Le audizioni per i ruoli principali, un tempo un momento di confronto e competizione per i ballerini, erano diventate una formalità. I coreografi non si preoccupavano nemmeno di organizzarle quando si trattava di scegliere la protagonista. Bastava il nome di Flaminia. Per gli altri membri della compagnia, questo era un colpo al loro orgoglio e alla loro motivazione. Le conversazioni nei camerini, un tempo piene di cameratismo e supporto reciproco, ora erano intrise di risentimento sussurrato.

"Non è giusto. Non è l'unica brava qui, ma sembra che per loro esista solo lei."
"Sì, ma guarda come si muove... è quasi disumano. Come fai a competere con una cosa del genere?"
"Competere? È impossibile! Non ci danno nemmeno la possibilità di provare."

Questi mormorii serpeggiavano tra i corridoi e le sale prove, come una corrente sotterranea di tensione che minava il clima di lavoro. E Flaminia? Lei sembrava ignara, o forse, semplicemente, immune. Si concentrava solo sulla danza, immergendosi totalmente in ogni ruolo che le veniva assegnato. Non parlava molto con gli altri, mantenendo sempre quel suo atteggiamento distaccato che molti scambiavano per arroganza. Ma la verità era diversa: Flaminia non aveva tempo per le polemiche. Il suo unico pensiero era il palcoscenico, e tutto ciò che accadeva dietro le quinte le sembrava secondario.

Ciononostante, Philipp, che continuava a seguirla da lontano, aveva ragione. Quel "mostro" che un tempo aveva visto in lei era ancora presente, più vivo che mai. Si nascondeva nei suoi occhi quando provava e riprovava una sequenza fino allo sfinimento. Si mostrava nei suoi movimenti perfetti, che sembravano scolpiti nella tensione. E si sentiva nelle notti solitarie in cui, pur avendo il mondo ai suoi piedi, Flaminia si ritrovava sola nel suo appartamento, circondata solo dai riflessi della città che non dorme mai.

Non c'era spazio per altro nella sua vita: né per l'amicizia, né per l'amore.

Eppure, ogni volta che le luci del teatro si accendevano e il sipario si alzava, Flaminia diventava un'altra persona. Sul palco, non c'erano mostri. C'era solo lei, con il suo talento ineguagliabile, la sua capacità di emozionare, e una forza che sembrava trascendere ogni limite umano. Il pubblico la adorava, i critici ne elogiavano la genialità, e i coreografi non facevano che chiedersi come avessero avuto la fortuna di lavorare con una tale icona vivente.

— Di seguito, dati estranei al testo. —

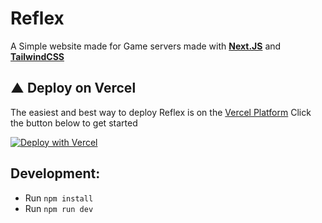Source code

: # Reflex

A Simple website made for Game servers made with **[Next.JS](https://nextjs.org/)** and **[TailwindCSS](https://tailwindcss.com/)**

## ▲ Deploy on Vercel
The easiest and best way to deploy Reflex is on the [Vercel Platform](https://vercel.com)
Click the button below to get started

[![Deploy with Vercel](https://vercel.com/button)](https://vercel.com/new/clone?repository-url=https%3A%2F%2Fgithub.com%2FLythium4848%2Freflex-site&env=STEAM_API_KEY&project-name=reflex&repo-name=reflex)

## Development:
* Run `npm install`
* Run `npm run dev`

Sonia e Fabrizio sedevano in silenzio nel salotto di casa, avvolti in un'atmosfera carica di tensione e rimpianto. La televisione era accesa, ma nessuno dei due prestava attenzione alle immagini che scorrevano sullo schermo. Quel pomeriggio, per l'ennesima volta, avevano visto un servizio su Flaminia: un video di lei che ballava, accompagnato da commenti entusiasti sul suo talento e sulla sua capacità di rinascere dopo l'infortunio. I giornalisti parlavano di determinazione, passione e successo, lodandola come un esempio da seguire.

Fabrizio tamburellava nervosamente le dita sul bracciolo della poltrona, mentre Sonia si accaniva sul bordo della sua tazza di tè, stringendola così forte da far quasi sbiancare le nocche. "Flaminia questa, Flaminia quella," sbottò Fabrizio all'improvviso, la voce carica di frustrazione. "Come se fosse l'unica persona al mondo che ha imparato a ballare."